HOME OFFICE AND THE FAILURE TO SUSPEND THE ‘GOLDEN VISA’ SCHEME
An article in the Guardian on 11th December says that the UK’s controversial scheme selling UK visas to wealthy foreigners was due to be suspended in anti-corruption drive, but the decision was quickly reversed.
HMRC DELAYS MTD EXPANSION FOR BUSINESS DUE TO BREXIT
On 14th December, Accountancy Daily reported that, while HMRC is to continue rolling out Making Tax Digital (MTD) for VAT but has warned that the wider extension of the MTD programme for businesses will be delayed as IT developers are refocused on Brexit customs delivery. However, HMRC has also confirmed that MTD for VAT will continue as planned, with businesses with a turnover of £85,000 or more being required to keep digital records from 1st April.

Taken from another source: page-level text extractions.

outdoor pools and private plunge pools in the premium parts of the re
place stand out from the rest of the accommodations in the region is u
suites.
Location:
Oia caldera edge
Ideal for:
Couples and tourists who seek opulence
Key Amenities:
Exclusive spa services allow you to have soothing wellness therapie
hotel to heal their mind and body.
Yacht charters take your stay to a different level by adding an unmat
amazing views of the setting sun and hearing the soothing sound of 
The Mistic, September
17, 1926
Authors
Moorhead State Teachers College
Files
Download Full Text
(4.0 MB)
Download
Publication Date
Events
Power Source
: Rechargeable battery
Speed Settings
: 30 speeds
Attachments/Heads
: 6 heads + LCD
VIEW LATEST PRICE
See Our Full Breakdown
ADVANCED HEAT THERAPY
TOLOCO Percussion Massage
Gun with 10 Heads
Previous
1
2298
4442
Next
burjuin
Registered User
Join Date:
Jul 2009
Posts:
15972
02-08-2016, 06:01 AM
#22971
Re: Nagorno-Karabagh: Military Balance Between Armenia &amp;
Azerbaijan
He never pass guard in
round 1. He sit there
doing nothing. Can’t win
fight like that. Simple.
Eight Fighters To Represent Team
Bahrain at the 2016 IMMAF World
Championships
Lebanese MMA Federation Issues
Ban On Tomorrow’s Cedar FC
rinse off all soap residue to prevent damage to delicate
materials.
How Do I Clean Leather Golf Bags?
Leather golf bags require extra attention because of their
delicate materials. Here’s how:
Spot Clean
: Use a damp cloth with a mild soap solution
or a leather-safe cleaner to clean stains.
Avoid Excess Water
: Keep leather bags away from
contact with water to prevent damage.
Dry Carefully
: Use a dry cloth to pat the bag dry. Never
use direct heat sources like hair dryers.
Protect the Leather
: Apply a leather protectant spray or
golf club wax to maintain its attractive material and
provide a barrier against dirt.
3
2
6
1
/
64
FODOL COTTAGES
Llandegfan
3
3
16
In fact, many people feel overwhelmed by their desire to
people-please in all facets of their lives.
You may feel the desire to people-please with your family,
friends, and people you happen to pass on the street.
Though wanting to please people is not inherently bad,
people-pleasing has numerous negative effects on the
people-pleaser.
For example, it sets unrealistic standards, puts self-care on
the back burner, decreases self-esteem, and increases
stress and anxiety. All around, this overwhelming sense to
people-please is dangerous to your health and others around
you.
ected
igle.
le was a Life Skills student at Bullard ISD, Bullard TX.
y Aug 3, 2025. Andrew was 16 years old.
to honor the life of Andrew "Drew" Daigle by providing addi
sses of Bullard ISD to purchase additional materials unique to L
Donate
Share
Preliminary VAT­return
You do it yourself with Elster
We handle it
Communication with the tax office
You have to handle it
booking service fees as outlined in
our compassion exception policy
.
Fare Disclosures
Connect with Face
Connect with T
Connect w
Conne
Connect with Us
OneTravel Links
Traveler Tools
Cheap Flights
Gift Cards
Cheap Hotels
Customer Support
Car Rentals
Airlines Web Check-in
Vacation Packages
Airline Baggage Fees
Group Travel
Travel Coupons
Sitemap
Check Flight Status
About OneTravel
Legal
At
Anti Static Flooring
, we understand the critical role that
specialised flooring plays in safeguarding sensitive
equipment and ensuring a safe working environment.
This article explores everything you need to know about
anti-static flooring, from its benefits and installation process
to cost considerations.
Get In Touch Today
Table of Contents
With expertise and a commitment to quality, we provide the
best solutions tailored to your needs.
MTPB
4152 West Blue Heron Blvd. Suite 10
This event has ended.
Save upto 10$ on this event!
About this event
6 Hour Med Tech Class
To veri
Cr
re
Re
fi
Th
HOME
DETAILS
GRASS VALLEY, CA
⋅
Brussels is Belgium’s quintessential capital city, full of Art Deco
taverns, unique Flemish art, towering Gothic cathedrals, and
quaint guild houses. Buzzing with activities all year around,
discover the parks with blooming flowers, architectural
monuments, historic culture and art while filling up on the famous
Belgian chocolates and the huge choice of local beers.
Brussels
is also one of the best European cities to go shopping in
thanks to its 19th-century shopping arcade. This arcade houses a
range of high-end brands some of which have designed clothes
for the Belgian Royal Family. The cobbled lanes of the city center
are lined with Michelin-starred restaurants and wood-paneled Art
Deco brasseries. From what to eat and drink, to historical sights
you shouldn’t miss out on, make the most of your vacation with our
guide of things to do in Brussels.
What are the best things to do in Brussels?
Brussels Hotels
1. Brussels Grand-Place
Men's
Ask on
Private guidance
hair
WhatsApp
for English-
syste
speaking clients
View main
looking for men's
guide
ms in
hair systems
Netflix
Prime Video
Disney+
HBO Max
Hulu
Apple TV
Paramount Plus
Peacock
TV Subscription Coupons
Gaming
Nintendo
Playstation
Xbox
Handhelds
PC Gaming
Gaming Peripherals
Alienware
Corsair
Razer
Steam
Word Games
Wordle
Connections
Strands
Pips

SOLDIERS ON BORDER PROTECTION FIND A NEW “PRODUCT” BEING SMUGGLED INTO SOUTH AFRICA – DAGGA SEED
On 14th December, Defence Web reported this story and speculated that it could be legalisation decriminalising personal possession of cannabis in September that has triggered a new market for smugglers who traditionally brought large quantities of the narcotic into South Africa. Dagga is the South African term for Marijuana or Cannabis. In one instance it is said that soldiers on border protection duty found and confiscated a 200-litre drum of dagga seed.
UK: ONLINE RIGHT TO WORK CHECKS
On 14th December, the Home Office announced that employers will be able to rely on an online Right to Work Checking Service to demonstrate compliance with illegal working legislation. It says that the Right to Work Checking Service is secure and free to use. It was launched in April, but until now employers have still needed to request paper documents alongside using the service. The changes will mean that employers can use the online service to demonstrate they conducted the necessary right to work checks on migrants and avoid a penalty if they are found to be employing illegal workers.
WHY DO WE COLLUDE WITH CORRUPTION?
A BBC Radio World Service podcast asks why do we collude with corruption when it is unfair and costs billions of dollars? Nastaran Tavakoli-Far examines the moral quandaries we face when asked to take part in bribery. She examines the moral quandaries we face when asked to pay a bribe. She talks to a whistle-blower, a businessman imprisoned for corruption and experts and ordinary people affected by bribery in different parts of the world. It is said that it is estimated that 1.6 billion people have to pay bribes just to access public services. When so many countries have signed up to fight corruption, why is it so difficult to stamp out?
ATO NOW MONITORING SWISS BANK ACCOUNTS OF WEALTHY AUSTRALIANS
Baker McKenzie reported on 14th December that the Australian Tax Office is now accessing Swiss bank accounts for the purpose of ensuring Australians are meeting their tax obligations.
BANKS TOLD TO WATCH FOR SIGNS OF ‘EXTREMIST TRAVELLERS’ RETURNING TO CANADA
Baker McKenzie reported on 14th December that Canada’s financial intelligence agency has warned banks to watch for signs that foreign terrorist fighters may be trying to return home from places like Syria and Iraq. An example given is reactivation of a dormant bank account linked to an “extremist traveller”, which may indicate that he or she is preparing to come back to Canada.